Chi ama la vita si interroga “anche sul senso della morte e di come affrontarla”, ma “non cade nel diabolico inganno di pensare di poter disporre della vita fino a chiedere che si possa legittimarne l’interruzione con l’eutanasia, magari mascherandola con un velo di umana pietà”. Fermo restando che al tempo stesso è sbagliato anche l’accanimento terapeutico. C’è il morire, c’è anche il nascere: “amare la vita significa anche non negarla ad alcuno, neppure al più piccolo e indifeso nascituro, tanto meno quando presenta gravi disabilità”. No, insomma, alla “selezione eugenetica”, al ritenere una vita “di minor valore o disponibile per la ricerca scientifica”, al desiderio di un figlio “ad ogni costo”, mentre “può anche essere adottato o accolto in affidamento”. Di fronte alla “piaga dell’aborto”, al “tentativo di legittimare l’eutanasia”, al calo demografico, all’“umiliante sfruttamento della vita in cui si trovano tanti, soprattutto immigrati”, per i vescovi “è necessaria una decisa svolta per imboccare il sentiero virtuoso dell’amore alla vita”, con “dei ‘sì’, forti e lungimiranti a sostegno della famiglia fondata sul matrimonio, dei giovani e dei più disagiati”.

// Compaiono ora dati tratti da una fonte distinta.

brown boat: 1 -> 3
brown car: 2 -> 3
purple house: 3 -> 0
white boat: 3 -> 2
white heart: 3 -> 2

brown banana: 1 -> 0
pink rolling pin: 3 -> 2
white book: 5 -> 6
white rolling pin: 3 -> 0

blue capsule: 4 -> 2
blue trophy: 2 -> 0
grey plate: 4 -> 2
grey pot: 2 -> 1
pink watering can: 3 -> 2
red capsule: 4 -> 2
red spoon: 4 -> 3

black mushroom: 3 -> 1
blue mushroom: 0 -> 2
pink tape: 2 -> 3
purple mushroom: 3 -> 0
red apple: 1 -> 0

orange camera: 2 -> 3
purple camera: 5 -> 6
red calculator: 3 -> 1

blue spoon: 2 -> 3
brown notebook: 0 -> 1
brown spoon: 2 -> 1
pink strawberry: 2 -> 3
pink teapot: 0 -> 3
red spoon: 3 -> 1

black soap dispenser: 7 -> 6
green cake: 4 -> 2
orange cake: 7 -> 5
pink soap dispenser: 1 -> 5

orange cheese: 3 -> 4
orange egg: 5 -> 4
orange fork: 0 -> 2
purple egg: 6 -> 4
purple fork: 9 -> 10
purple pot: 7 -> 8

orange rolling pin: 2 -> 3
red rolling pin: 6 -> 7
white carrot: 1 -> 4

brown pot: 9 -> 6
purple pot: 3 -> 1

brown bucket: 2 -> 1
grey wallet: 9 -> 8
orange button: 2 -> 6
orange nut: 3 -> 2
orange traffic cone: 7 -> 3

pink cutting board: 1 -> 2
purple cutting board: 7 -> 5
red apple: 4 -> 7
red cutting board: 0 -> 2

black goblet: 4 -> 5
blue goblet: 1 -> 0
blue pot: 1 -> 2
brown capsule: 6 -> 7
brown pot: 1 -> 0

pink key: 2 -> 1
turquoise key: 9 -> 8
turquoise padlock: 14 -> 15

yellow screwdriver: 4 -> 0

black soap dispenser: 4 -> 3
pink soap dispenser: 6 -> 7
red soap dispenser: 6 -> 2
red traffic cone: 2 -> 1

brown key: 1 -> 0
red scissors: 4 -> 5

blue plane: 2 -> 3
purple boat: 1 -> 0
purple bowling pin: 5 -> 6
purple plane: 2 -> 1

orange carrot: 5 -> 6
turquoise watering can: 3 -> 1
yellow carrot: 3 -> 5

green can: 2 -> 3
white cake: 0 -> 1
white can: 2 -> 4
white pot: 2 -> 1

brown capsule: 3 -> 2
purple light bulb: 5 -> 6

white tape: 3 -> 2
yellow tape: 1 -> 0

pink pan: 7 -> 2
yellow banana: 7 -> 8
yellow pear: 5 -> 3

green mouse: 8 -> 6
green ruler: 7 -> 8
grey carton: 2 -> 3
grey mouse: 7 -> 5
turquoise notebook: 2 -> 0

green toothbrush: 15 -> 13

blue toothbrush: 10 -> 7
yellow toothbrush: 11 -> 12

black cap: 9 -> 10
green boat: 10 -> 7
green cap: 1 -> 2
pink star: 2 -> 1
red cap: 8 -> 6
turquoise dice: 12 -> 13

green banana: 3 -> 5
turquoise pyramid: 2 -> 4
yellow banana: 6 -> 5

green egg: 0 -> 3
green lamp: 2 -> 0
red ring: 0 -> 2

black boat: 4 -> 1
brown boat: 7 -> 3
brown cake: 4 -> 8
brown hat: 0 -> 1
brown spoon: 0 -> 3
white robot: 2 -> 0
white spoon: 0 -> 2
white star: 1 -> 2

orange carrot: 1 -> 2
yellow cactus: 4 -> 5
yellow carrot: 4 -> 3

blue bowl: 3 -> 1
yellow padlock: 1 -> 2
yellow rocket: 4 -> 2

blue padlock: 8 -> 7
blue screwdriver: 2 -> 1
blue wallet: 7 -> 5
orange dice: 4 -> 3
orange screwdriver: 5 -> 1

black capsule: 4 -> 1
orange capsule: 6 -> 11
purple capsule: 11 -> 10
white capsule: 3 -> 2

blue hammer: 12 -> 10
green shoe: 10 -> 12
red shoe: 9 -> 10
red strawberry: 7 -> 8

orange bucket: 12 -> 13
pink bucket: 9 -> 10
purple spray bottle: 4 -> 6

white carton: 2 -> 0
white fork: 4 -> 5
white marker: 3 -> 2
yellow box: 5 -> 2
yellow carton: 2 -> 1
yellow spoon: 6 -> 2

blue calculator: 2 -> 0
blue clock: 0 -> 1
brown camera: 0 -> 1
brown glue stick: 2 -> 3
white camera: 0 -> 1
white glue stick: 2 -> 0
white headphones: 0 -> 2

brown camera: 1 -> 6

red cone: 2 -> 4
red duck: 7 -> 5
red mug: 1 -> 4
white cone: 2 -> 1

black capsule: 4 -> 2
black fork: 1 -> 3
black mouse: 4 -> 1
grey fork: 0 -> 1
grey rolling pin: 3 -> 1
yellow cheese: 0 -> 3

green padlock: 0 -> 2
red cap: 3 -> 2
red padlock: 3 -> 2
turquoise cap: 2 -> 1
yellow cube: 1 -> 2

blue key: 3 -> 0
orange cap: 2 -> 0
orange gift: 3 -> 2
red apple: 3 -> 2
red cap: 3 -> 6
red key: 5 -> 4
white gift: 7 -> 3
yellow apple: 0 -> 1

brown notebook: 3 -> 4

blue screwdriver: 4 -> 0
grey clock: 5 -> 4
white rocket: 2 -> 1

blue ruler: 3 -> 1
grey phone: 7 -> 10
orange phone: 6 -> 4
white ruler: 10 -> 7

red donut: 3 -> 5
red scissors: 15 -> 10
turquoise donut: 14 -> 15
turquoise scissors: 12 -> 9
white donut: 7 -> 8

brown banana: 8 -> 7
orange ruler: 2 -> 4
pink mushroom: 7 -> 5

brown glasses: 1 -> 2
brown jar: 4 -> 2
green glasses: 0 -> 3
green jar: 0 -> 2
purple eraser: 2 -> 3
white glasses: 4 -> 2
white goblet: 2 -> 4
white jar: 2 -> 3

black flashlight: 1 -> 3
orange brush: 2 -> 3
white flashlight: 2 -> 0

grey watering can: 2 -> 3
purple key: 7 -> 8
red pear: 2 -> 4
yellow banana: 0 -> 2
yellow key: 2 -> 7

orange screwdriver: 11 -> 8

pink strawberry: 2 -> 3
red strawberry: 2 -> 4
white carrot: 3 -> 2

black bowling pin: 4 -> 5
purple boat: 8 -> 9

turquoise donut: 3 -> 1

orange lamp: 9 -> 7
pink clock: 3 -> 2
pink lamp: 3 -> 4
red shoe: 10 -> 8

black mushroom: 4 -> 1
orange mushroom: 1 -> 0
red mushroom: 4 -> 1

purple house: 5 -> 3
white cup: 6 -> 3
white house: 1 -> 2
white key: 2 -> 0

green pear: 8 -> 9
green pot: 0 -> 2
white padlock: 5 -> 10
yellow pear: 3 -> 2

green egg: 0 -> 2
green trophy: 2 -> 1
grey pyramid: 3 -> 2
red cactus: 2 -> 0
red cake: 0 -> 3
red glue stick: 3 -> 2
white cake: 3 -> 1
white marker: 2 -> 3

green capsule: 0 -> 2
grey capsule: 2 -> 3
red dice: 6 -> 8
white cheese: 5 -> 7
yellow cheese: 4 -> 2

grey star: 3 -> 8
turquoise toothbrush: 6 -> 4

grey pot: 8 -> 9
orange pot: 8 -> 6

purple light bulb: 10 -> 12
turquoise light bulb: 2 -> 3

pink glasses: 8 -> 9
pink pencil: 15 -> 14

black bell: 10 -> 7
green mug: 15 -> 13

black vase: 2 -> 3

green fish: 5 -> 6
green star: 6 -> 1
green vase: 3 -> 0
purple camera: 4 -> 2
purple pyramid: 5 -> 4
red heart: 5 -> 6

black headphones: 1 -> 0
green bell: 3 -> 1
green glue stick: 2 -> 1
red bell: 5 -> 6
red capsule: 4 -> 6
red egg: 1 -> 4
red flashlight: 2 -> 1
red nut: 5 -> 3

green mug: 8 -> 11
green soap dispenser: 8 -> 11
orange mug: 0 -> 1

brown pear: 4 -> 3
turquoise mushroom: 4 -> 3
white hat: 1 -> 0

Ecco dunque la “particolare attenzione” e la “speranza” verso le nuove generazioni: “Capaci di amare la vita senza condizioni, capaci di una generosità che la maggior parte degli adulti ha smarrito, i giovani possono però talora sprofondare in drammatiche crisi di disamore e di non-senso fino al punto di mettere a repentaglio la loro vita, o di ritenerla un peso insopportabile, preferendole l’ebbrezza di giochi mortali, come le droghe o le corse del sabato sera”. Di qui il ringraziamento e l’incoraggiamento “ai genitori, ai preti, agli educatori, agli insegnanti, ai responsabili della vita civile, che si prendono cura dei giovani” e “a quanti investono risorse per dare ai giovani un futuro sereno e, in particolare, una formazione e un lavoro dignitosi”. “La vita umana – prosegue il testo del messaggio - è un’avventura per persone che amano senza riserve e senza calcoli, senza condizioni e senza interessi; ma è soprattutto un dono” di cui essere responsabili “soprattutto quando è più debole e indifesa”. “Amare e desiderare la vita è – concludono i vescovi - adoperarsi perché ogni donna e ogni uomo accolgano la vita come dono, la custodiscano con cura attenta e la vivano nella condivisione e nella solidarietà”.